Exercise prompt:
Locate the word "knee" in the material, then show every line that holds it.

Data to examine:
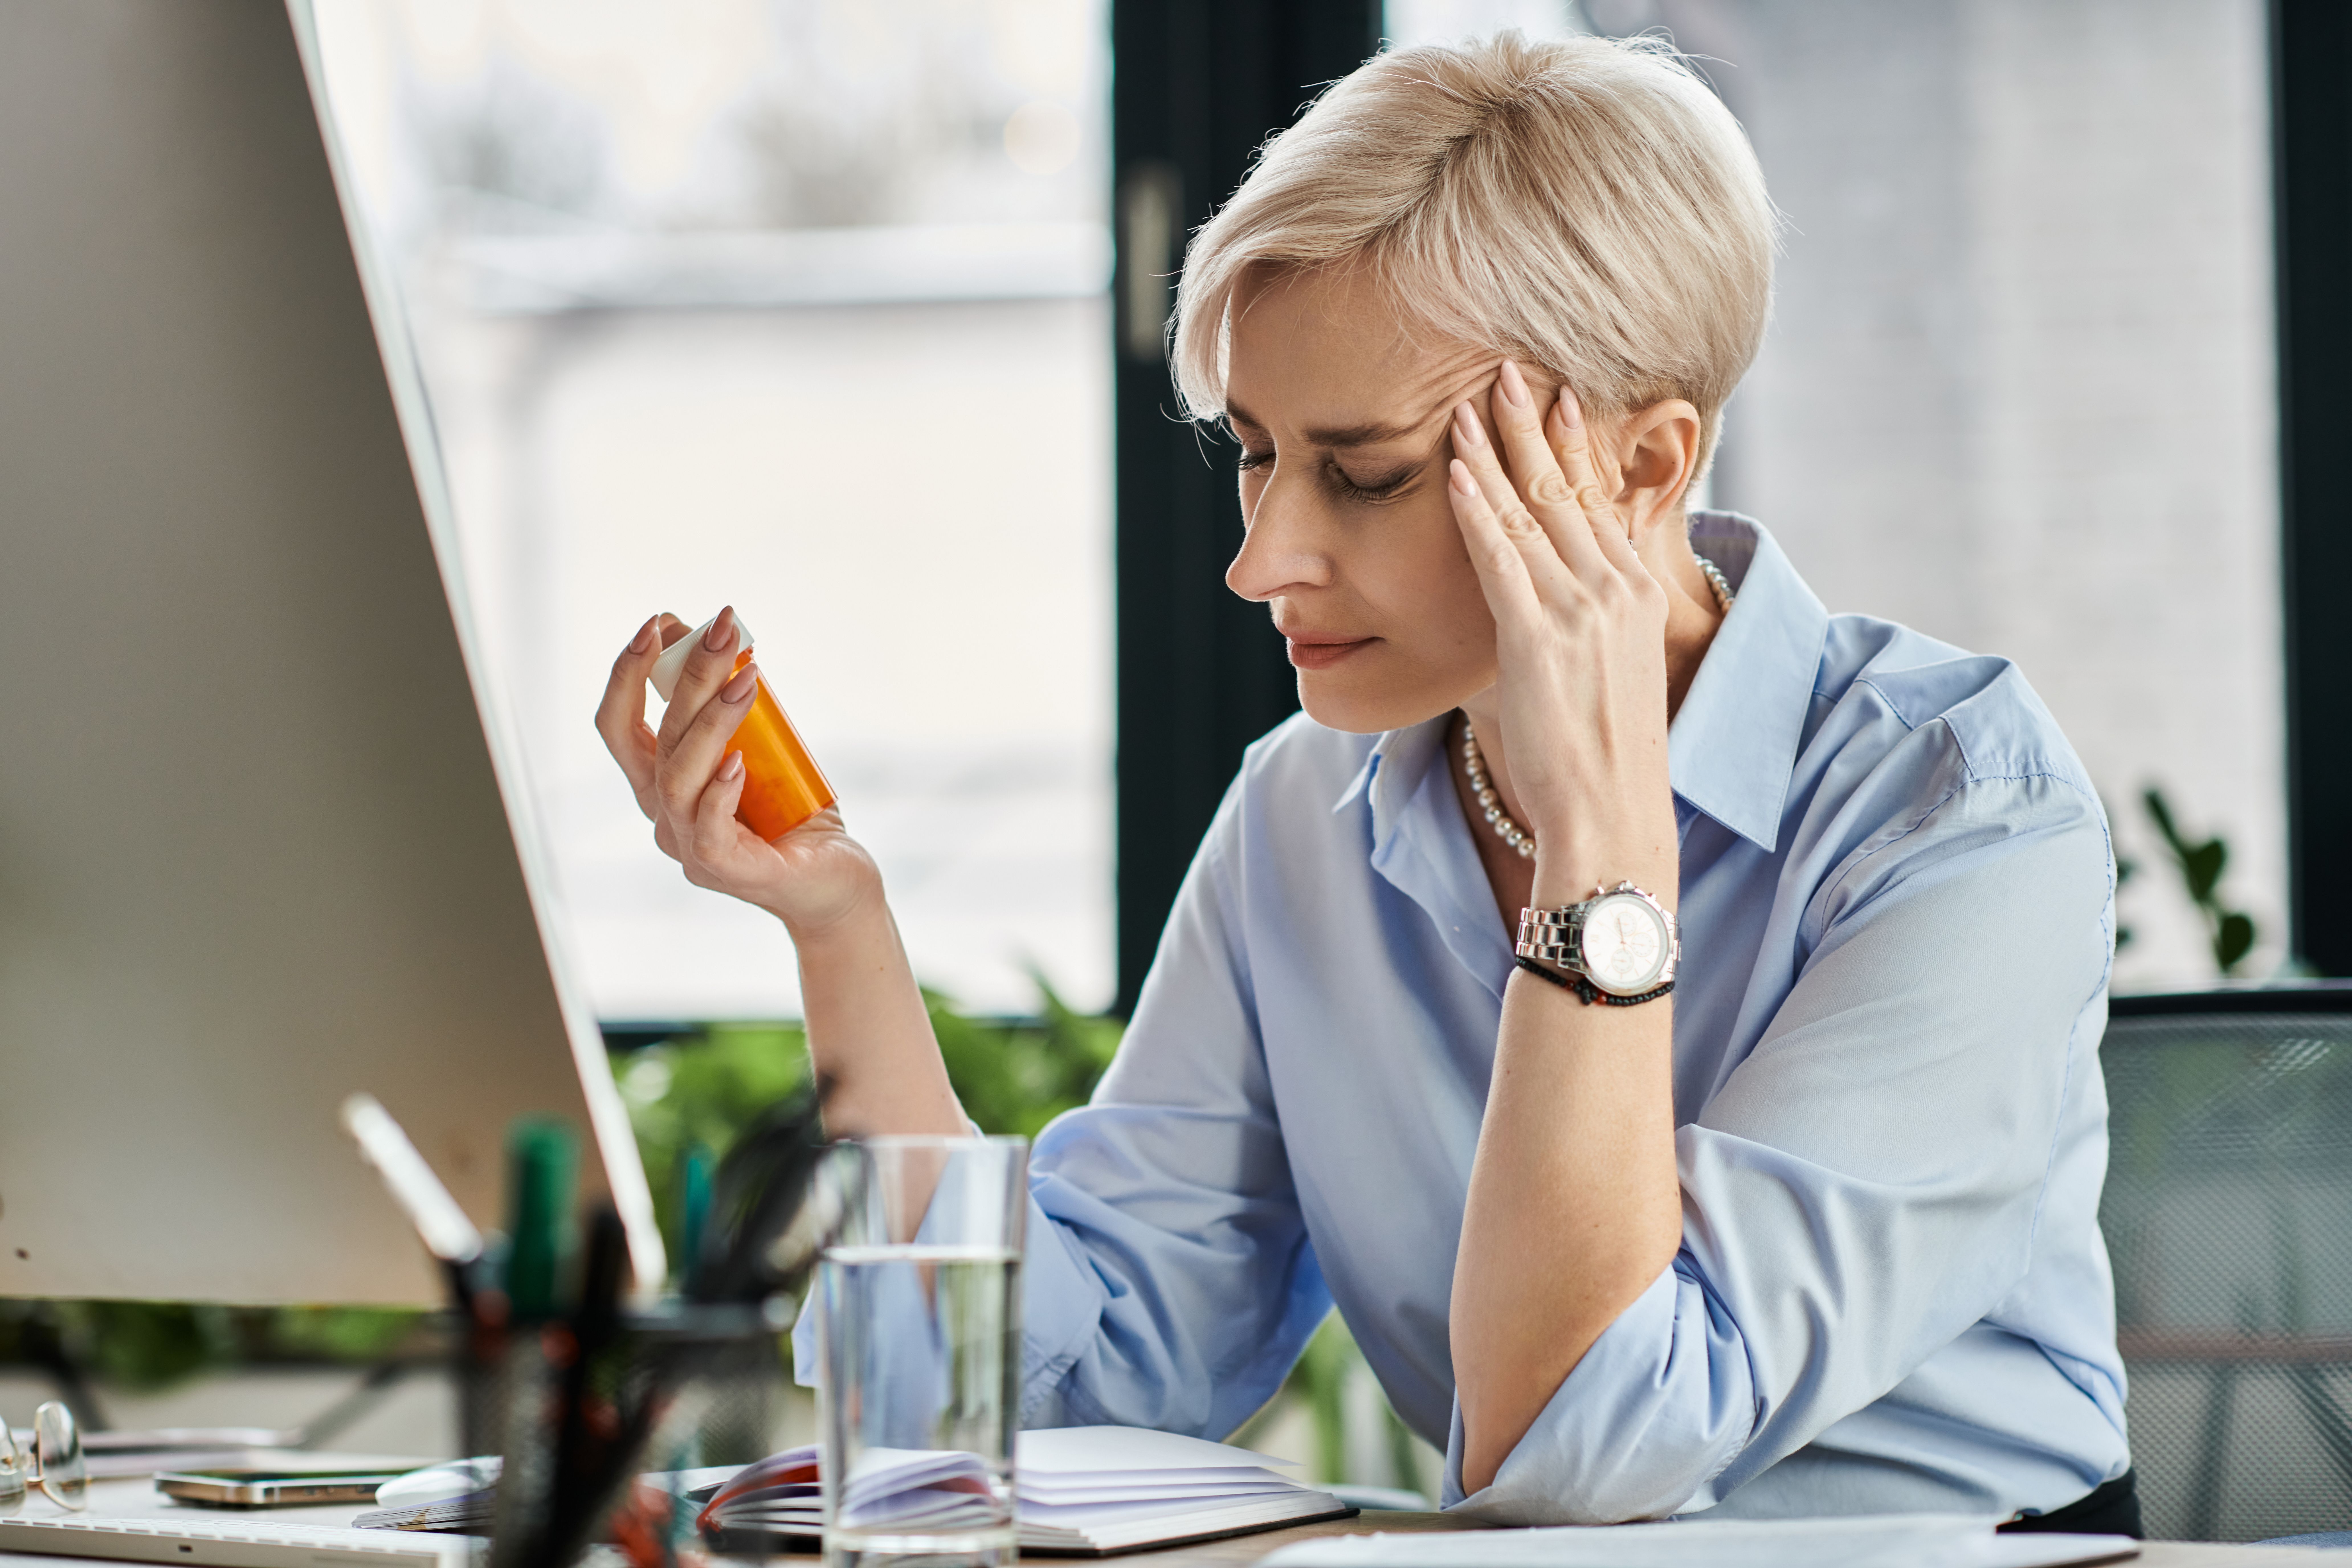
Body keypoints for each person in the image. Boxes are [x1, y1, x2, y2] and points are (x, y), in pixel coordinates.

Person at [595, 31, 2133, 1533]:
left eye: (1368, 473)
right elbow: (1054, 1395)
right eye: (1257, 453)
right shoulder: (1302, 813)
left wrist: (1603, 848)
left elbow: (1593, 1448)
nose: (1261, 560)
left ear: (1643, 468)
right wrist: (841, 928)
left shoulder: (1961, 814)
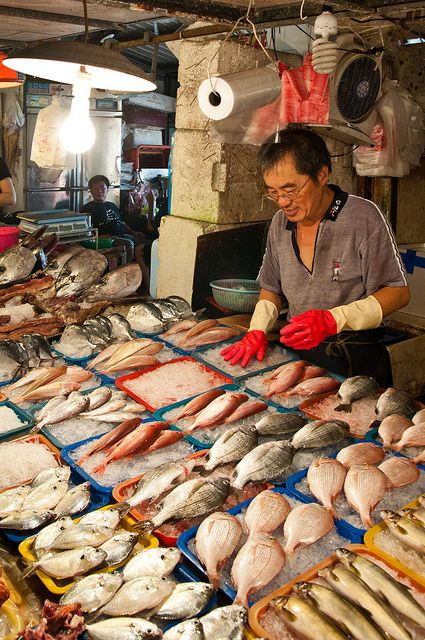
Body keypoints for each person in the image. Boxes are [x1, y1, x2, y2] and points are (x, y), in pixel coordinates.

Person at [221, 128, 409, 386]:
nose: (283, 202)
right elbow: (270, 288)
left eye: (291, 190)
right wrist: (257, 329)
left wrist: (333, 319)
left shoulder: (364, 217)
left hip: (354, 360)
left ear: (321, 175)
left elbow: (398, 292)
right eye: (273, 192)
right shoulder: (280, 223)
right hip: (298, 357)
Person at [80, 174, 149, 285]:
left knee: (150, 244)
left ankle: (142, 278)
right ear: (91, 191)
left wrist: (134, 232)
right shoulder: (87, 208)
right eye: (96, 188)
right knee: (129, 244)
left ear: (107, 189)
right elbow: (87, 231)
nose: (100, 191)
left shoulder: (112, 205)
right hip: (107, 238)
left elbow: (122, 223)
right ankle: (122, 277)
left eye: (102, 187)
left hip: (123, 235)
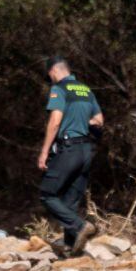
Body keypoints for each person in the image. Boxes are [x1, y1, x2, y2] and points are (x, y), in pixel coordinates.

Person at [38, 56, 103, 258]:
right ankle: (71, 246)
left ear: (53, 72)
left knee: (47, 193)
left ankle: (80, 225)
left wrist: (44, 151)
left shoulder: (59, 89)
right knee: (70, 200)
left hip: (70, 147)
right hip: (87, 150)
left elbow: (55, 122)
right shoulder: (86, 90)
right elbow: (99, 121)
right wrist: (82, 121)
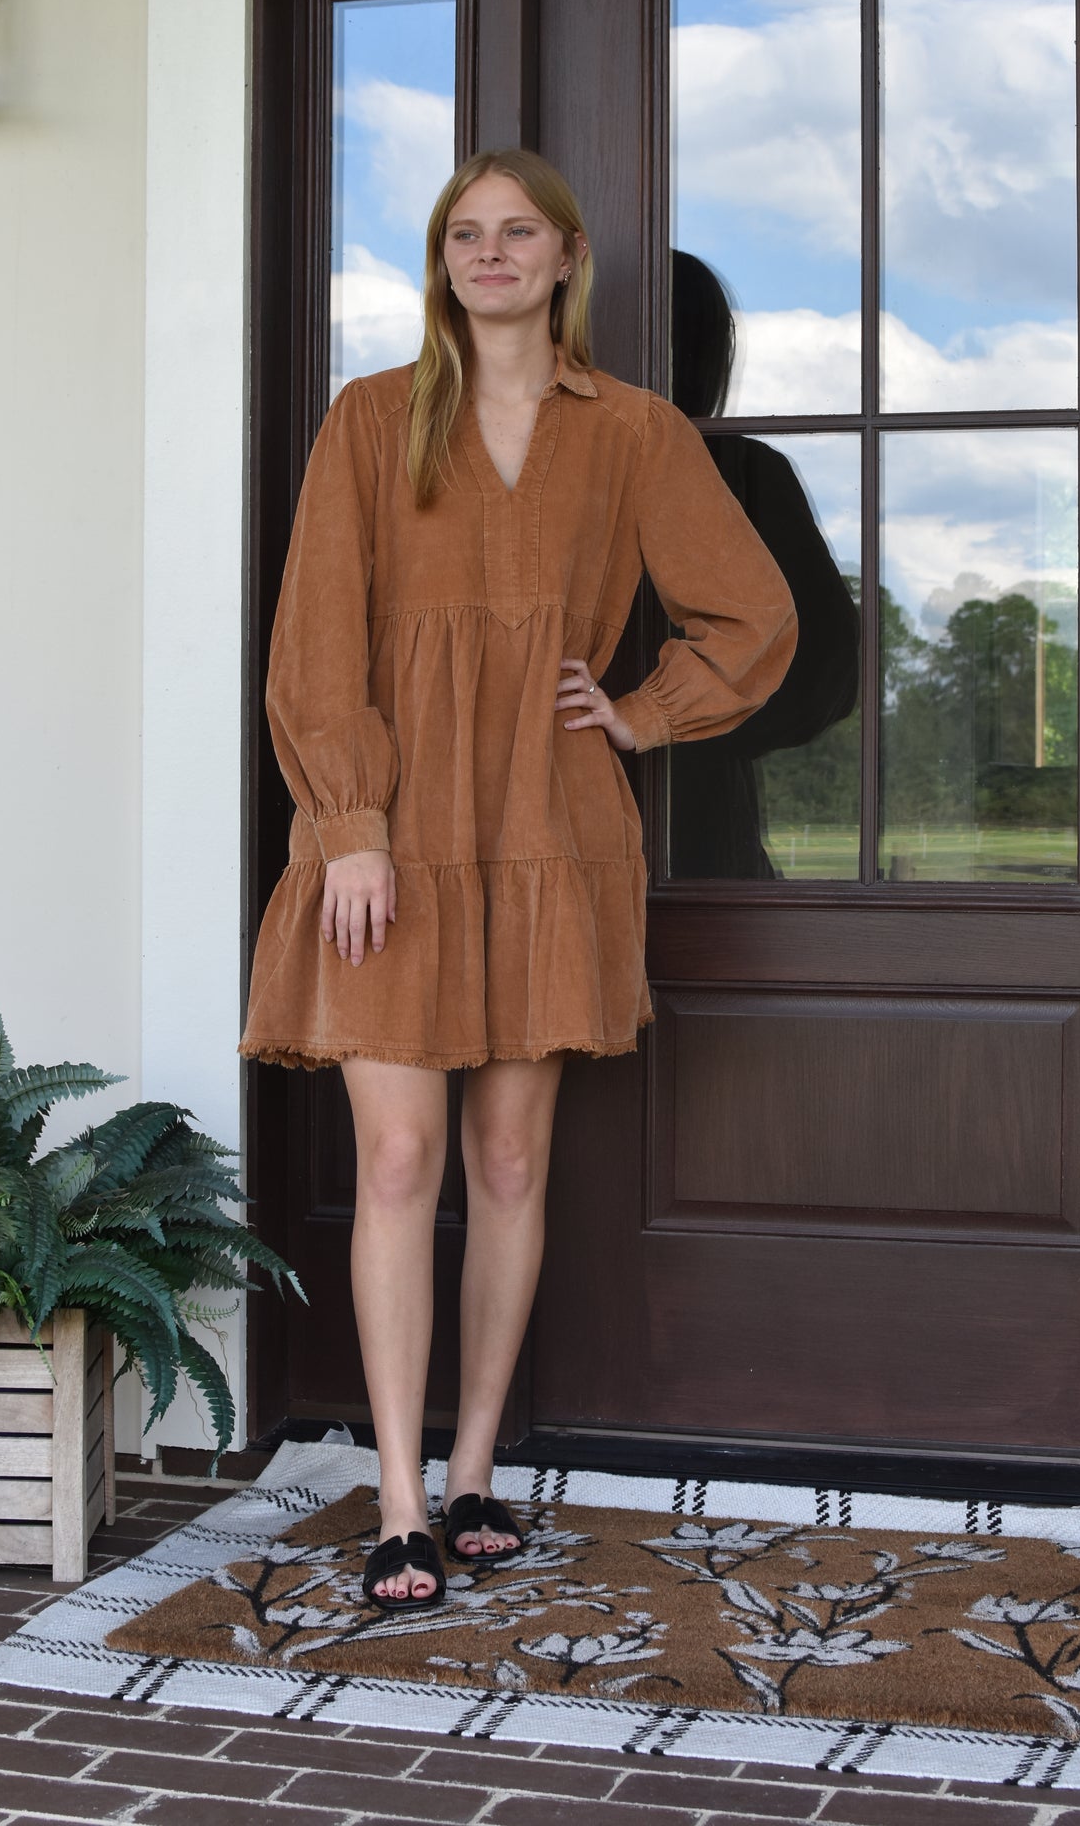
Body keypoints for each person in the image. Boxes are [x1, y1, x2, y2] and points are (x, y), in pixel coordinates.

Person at [239, 148, 798, 1613]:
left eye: (518, 233)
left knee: (503, 1165)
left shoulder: (631, 434)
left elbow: (751, 616)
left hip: (550, 828)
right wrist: (350, 820)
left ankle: (476, 1466)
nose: (490, 254)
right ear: (441, 262)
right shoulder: (370, 422)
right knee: (401, 1162)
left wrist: (641, 712)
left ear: (565, 261)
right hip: (393, 840)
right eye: (464, 234)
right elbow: (312, 640)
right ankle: (399, 1499)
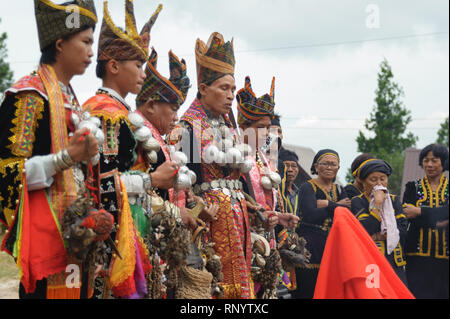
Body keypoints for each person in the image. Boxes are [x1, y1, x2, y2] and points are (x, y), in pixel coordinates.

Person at [0, 0, 99, 299]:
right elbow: (7, 173)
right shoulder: (28, 96)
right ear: (60, 44)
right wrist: (65, 158)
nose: (91, 53)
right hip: (47, 244)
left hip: (79, 238)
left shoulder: (73, 100)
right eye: (85, 42)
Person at [82, 0, 162, 299]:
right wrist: (152, 181)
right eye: (138, 65)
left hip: (131, 220)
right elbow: (103, 181)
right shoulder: (106, 113)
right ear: (114, 66)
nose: (144, 73)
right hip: (113, 230)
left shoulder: (119, 110)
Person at [168, 32, 254, 299]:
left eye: (232, 88)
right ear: (204, 89)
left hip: (238, 220)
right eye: (223, 88)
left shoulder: (228, 126)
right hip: (210, 224)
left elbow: (241, 180)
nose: (230, 96)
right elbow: (182, 186)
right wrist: (197, 210)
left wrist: (255, 206)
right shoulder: (188, 128)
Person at [236, 76, 299, 298]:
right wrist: (259, 216)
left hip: (266, 241)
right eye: (261, 127)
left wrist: (278, 217)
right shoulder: (233, 158)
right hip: (243, 242)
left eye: (268, 128)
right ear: (244, 127)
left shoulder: (263, 158)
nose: (267, 134)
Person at [295, 149, 350, 298]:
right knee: (308, 289)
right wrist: (336, 206)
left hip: (332, 245)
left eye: (333, 164)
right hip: (310, 244)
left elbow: (346, 214)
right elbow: (310, 215)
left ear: (338, 168)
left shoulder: (339, 188)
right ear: (316, 166)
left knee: (328, 289)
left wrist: (327, 204)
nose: (329, 167)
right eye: (324, 163)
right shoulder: (307, 187)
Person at [351, 159, 408, 285]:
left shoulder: (394, 200)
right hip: (370, 262)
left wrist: (377, 236)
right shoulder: (358, 201)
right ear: (363, 182)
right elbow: (364, 230)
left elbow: (402, 230)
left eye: (382, 179)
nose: (379, 184)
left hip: (394, 262)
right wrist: (377, 204)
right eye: (373, 180)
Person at [402, 144, 449, 298]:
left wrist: (420, 211)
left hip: (445, 259)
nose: (429, 164)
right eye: (426, 160)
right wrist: (440, 219)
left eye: (434, 160)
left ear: (443, 162)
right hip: (416, 258)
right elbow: (407, 214)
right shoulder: (412, 187)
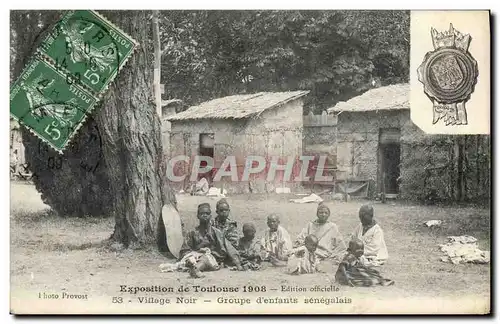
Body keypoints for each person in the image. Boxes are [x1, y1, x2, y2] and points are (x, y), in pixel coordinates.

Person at [178, 203, 242, 278]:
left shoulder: (216, 232)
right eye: (202, 213)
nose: (205, 215)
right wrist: (198, 252)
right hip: (195, 257)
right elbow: (184, 250)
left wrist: (237, 263)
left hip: (212, 258)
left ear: (210, 216)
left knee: (205, 259)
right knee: (190, 259)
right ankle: (193, 266)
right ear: (198, 216)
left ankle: (196, 270)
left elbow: (228, 247)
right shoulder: (192, 232)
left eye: (207, 213)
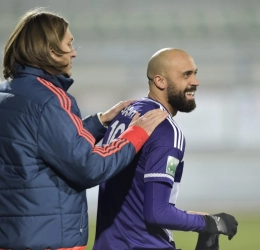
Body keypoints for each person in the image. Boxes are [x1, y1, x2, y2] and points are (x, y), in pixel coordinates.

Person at [0, 8, 168, 250]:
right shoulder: (49, 99)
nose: (74, 53)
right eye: (69, 44)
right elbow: (89, 167)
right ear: (50, 51)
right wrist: (137, 133)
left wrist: (98, 123)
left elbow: (44, 143)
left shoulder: (8, 92)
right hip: (49, 241)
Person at [93, 48, 238, 250]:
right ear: (160, 81)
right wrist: (210, 223)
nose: (195, 81)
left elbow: (137, 198)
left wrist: (202, 221)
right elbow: (157, 212)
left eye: (195, 73)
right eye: (186, 74)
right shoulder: (165, 130)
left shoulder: (127, 114)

Your response:
left knee: (150, 244)
right knee: (129, 244)
left knee: (47, 193)
right knee: (70, 200)
left knee: (503, 1165)
right knee: (401, 1162)
right knee: (308, 289)
left knee: (328, 289)
left knee: (205, 259)
right knee: (190, 259)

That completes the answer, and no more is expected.